In 2014, a new lead emerged when a tourist found a pink child’s backpack with a butterfly pattern, confirmed to be Hann’s. The backpack was found in a remote valley, a spot that had been searched before, leading investigators to believe someone had placed it there to throw them off the scent. The search that followed was exhaustive but fruitless. A few months later, another bizarre lead surfaced. A man named Carl Jenkins, a local school janitor, was reported by his neighbor for stockpiling children’s toys in his shed. Jenkins was arrested, and while some of the items he possessed were similar to Hann’s belongings, he was cleared after a psychiatric evaluation revealed he had a compulsive hoarding disorder. The items were found to have been purchased from a second-hand store, and a store clerk confirmed they were sold by an elderly woman whose granddaughter had moved away.

The case remained a mystery, fading from the public consciousness until Michael Renck’s horrifying discovery in October 2023. Under the tarp, investigators found not just the remains of Sandra and Hann, but a macabre scene that pointed directly to the motives of Thomas Greeks. The bodies were surrounded by a circle of animal skulls, a child’s tooth necklace was found on Hann, and a note was discovered nearby with a chilling message about “purity” and “ritual.”

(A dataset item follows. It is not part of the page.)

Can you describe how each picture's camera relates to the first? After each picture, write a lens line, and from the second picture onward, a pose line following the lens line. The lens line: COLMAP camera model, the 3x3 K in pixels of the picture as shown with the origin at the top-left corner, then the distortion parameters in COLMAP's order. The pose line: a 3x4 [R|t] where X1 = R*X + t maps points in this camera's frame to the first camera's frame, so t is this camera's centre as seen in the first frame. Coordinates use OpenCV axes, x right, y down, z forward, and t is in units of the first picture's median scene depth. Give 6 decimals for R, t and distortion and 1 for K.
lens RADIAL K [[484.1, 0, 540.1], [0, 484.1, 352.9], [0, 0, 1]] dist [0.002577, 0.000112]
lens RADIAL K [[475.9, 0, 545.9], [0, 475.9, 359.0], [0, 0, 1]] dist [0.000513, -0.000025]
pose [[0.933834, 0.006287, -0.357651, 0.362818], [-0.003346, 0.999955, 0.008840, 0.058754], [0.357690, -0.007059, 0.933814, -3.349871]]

This new evidence, along with the recent analysis of Greeks’ journals, provided the missing puzzle pieces. The motive was finally clear: Thomas Greeks had seen Sandra and her daughter as “pure souls” that needed to be saved from the corruption of the city. He had lured them into the wilderness under the guise of teaching them a new way of life, only to perform a twisted ritual. The details are still unfolding, but for a family that waited a decade for answers, the truth, however gruesome, has finally come to light, revealing a dark tale of fanaticism, manipulation, and murder hidden for ten long years in the serene, silent depths of Pisgah National Forest.